Now I want to move. I will make sure Carol has a place that accommodates her needs with nursing care, a housekeeper, etc, but I don't want to do it anymore. I'm old and I need help, too. Sarah needs to take over her mother's care. Getting the job is the first step.

I need to look to my own needs for a while. I don't even think of this as selfish, but rather making provision so that others aren't burdened with my care. At least that's the way I'm seeing it now.

Tuesday, April 30, 2013

Hudson's in Texas

Yesterday I visited with three of my cousins and met two I had not ever known. We visited in the cemetery discussed family relationships. It was wonderful. Now I have new people to talk with about genealogy. 

My father's name was Lenox Hudson. He told me his father Wiley had come to Texas from Tennessee when he was a boy. Wiley Hudson was born in 1863. The family probably left to come to Texas in 1869 or shortly after. They were recorded in the Lamar County Federal Census 1880. I don't know how long the trip would take in a covered wagon. Wiley was enrolled in school with Captain Rice in the Bogata area in the early 1880s. He was boarding with someone, perhaps Captain Rice. He met Lucy while he attended school. She was six years younger, and their correspondence did not begin, so far as I can tell, until about 1887 or 1888.

They married in February of 1893 and my father was born on December 9 of that year. 

Monday, April 15, 2013

Tax Day

Today is April 15! Tax Day! Now what am I going to do. This year I have had the most trouble I've had in a long time with taxes. I did not manage my year well. I paid lots of bills for other people, and now I'm paying double. 

I don't like to mess up on things like this. I do believe in citizens paying taxes to cover the cost of government, but when I see the government doing such stupid things. it makes me feel less responsible and less interested in paying the taxes.

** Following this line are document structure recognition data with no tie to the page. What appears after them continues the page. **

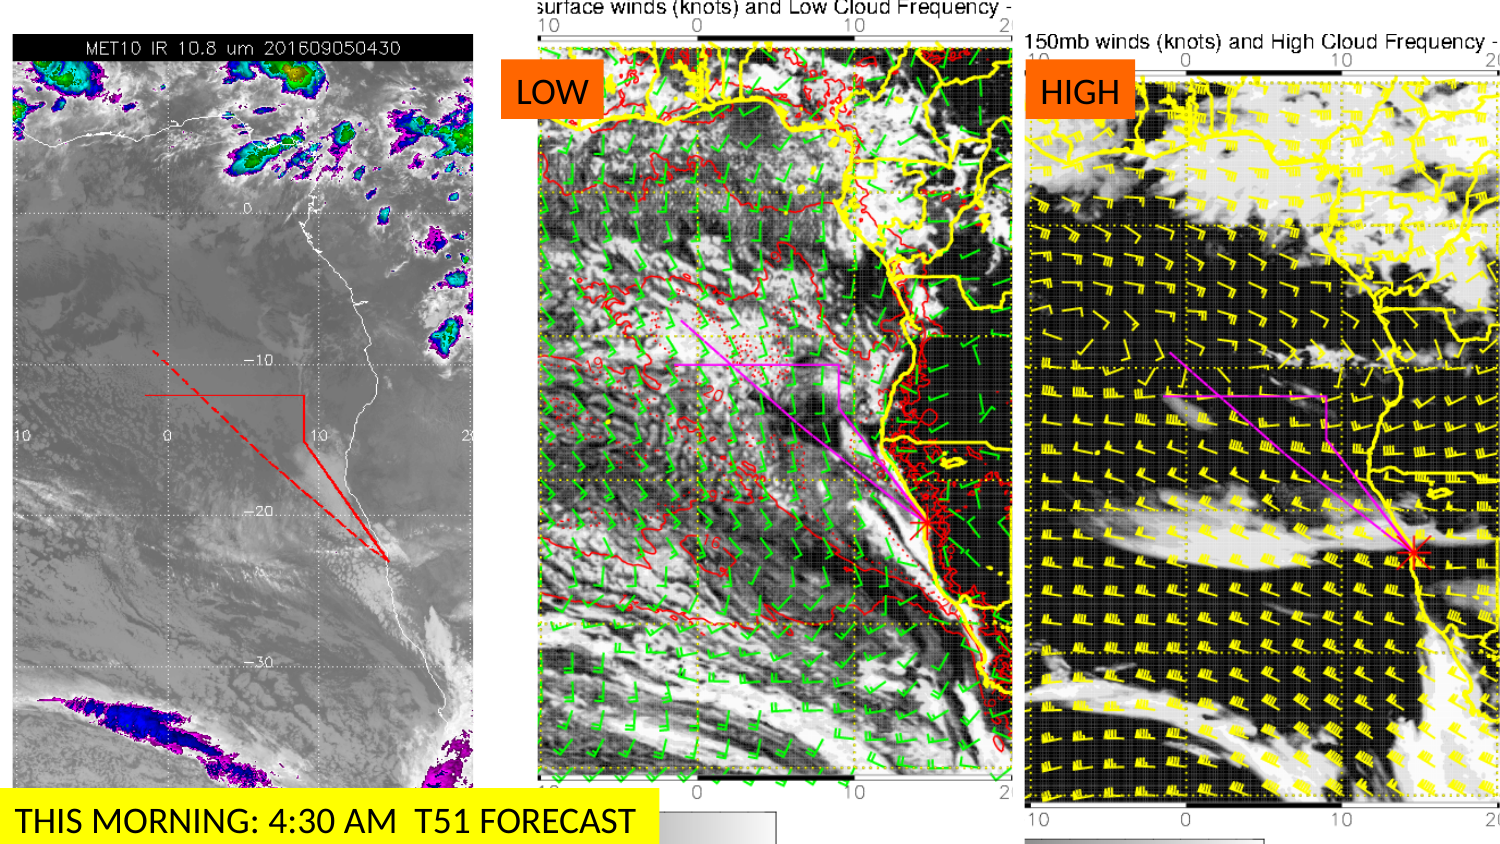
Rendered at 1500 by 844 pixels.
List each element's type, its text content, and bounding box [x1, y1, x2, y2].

picture [537, 0, 1013, 844]
text_box THIS MORNING: 4:30 AM T51 FORECAST [0, 788, 532, 844]
picture [1024, 34, 1500, 844]
text_box LOW [501, 59, 532, 119]
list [12, 34, 474, 819]
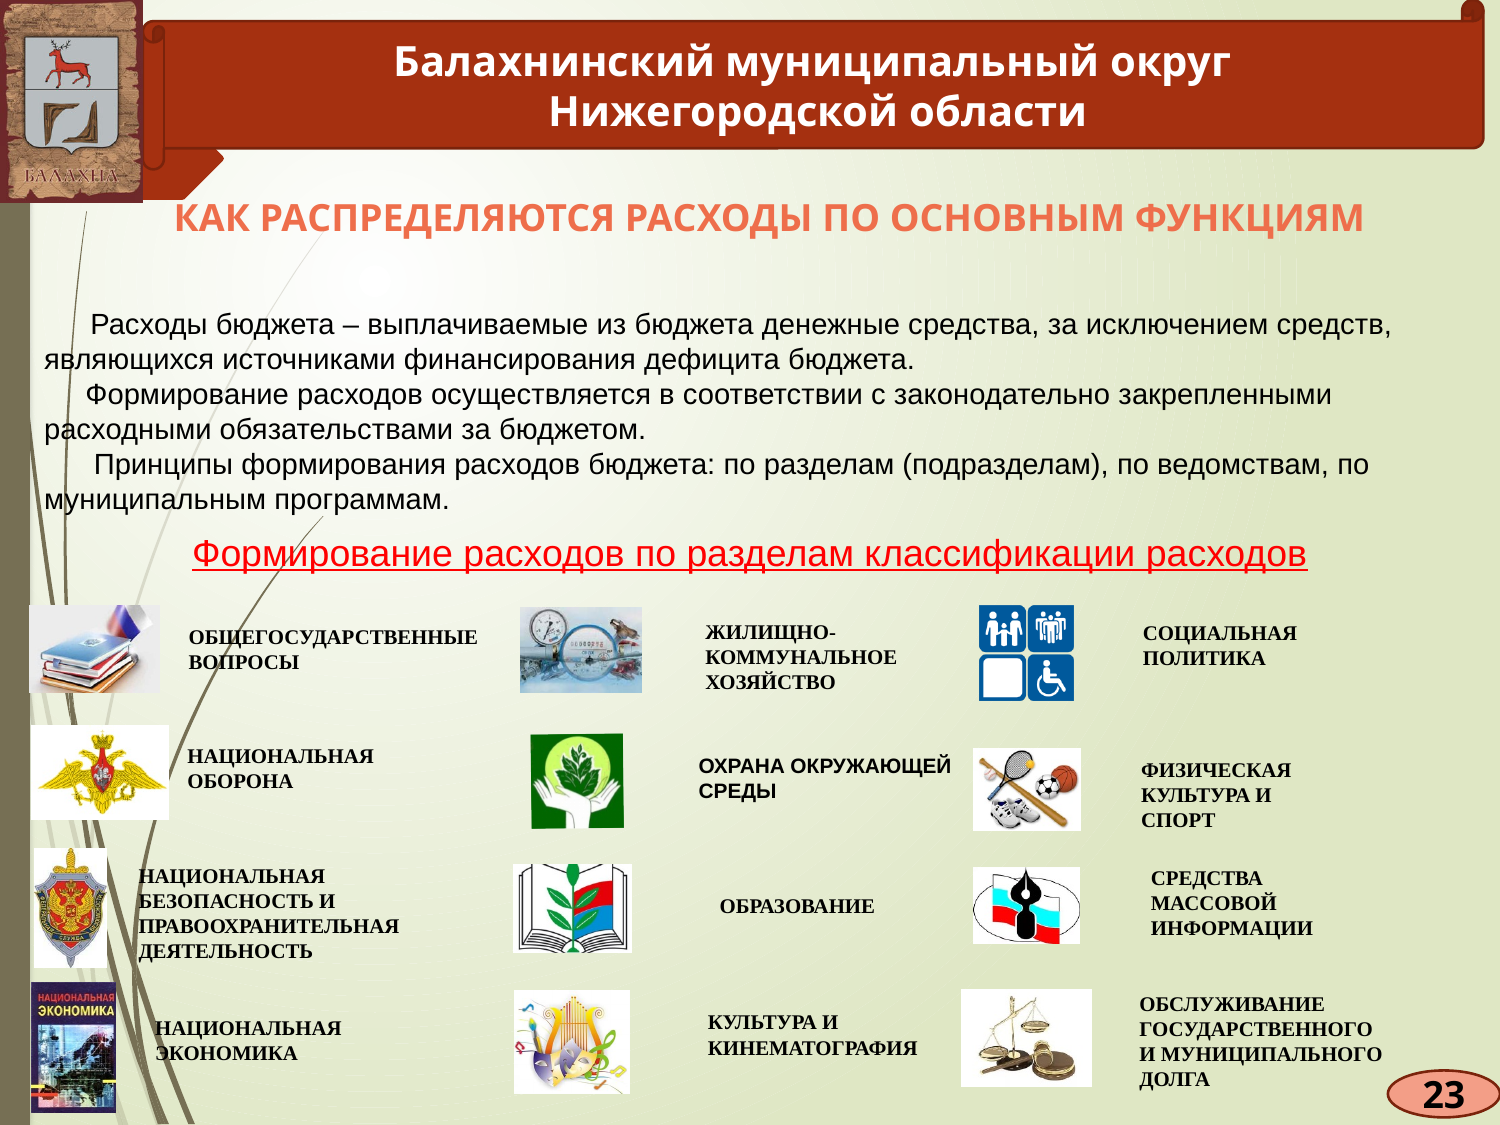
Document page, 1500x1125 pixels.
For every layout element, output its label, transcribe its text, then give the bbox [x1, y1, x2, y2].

text_box ОБЩЕГОСУДАРСТВЕННЫЕ ВОПРОСЫ [174, 616, 493, 682]
picture [519, 607, 642, 693]
text_box Формирование расходов по разделам классификации расходов [177, 521, 1323, 582]
picture [29, 605, 160, 693]
text_box 23 [1386, 1069, 1500, 1119]
text_box Как распределяются расходы по основным функциям [125, 186, 1414, 247]
picture [0, 0, 143, 203]
text_box ФИЗИЧЕСКАЯ КУЛЬТУРА И СПОРТ [1126, 748, 1307, 839]
text_box Расходы бюджета – выплачиваемые из бюджета денежные средства, за исключением средств, являющихся источниками финансирования дефицита бюджета. Формирование расходов осуществляется в соответствии с законодательно закрепленными расходными обязательствами за бюджетом. Принципы формирования расходов бюджета: по разделам (подразделам), по ведомствам, по муниципальным программам. [29, 293, 1471, 523]
text_box Балахнинский муниципальный округ Нижегородской области [146, 0, 1485, 171]
text_box ОБРАЗОВАНИЕ [704, 885, 891, 926]
text_box ЖИЛИЩНО- КОММУНАЛЬНОЕ ХОЗЯЙСТВО [690, 611, 913, 702]
text_box СРЕДСТВА МАССОВОЙ ИНФОРМАЦИИ [1135, 857, 1328, 947]
text_box ОБСЛУЖИВАНИЕ ГОСУДАРСТВЕННОГО И МУНИЦИПАЛЬНОГО ДОЛГА [1124, 982, 1398, 1098]
picture [973, 867, 1080, 944]
picture [961, 989, 1092, 1087]
text_box КУЛЬТУРА И КИНЕМАТОГРАФИЯ [693, 1001, 933, 1067]
picture [973, 748, 1081, 831]
text_box СОЦИАЛЬНАЯ ПОЛИТИКА [1128, 612, 1313, 678]
picture [513, 863, 632, 954]
text_box ОХРАНА ОКРУЖАЮЩЕЙ СРЕДЫ [683, 744, 1059, 810]
picture [34, 848, 108, 968]
picture [513, 989, 630, 1095]
text_box НАЦИОНАЛЬНАЯ БЕЗОПАСНОСТЬ И ПРАВООХРАНИТЕЛЬНАЯ ДЕЯТЕЛЬНОСТЬ [123, 855, 415, 971]
picture [31, 725, 169, 820]
text_box НАЦИОНАЛЬНАЯ ОБОРОНА [173, 735, 395, 800]
picture [530, 733, 624, 829]
picture [31, 982, 116, 1113]
picture [979, 605, 1075, 701]
text_box НАЦИОНАЛЬНАЯ ЭКОНОМИКА [140, 1007, 363, 1072]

The Sequester and lack of a federal budget for several years is not a good role model for citizens. We need to manage our funds and issues better than this. Some things are emergencies--you can't plan a toothache or a flat tire--they just happen and we take the heat. But we can plan most of our expenses and anticipate their cost and adjust our spending to the fit the need.

Kind of like New Year's Resolutions, this time of year is a chance to start over, plan better, make a budget. Maybe next year I'll do better.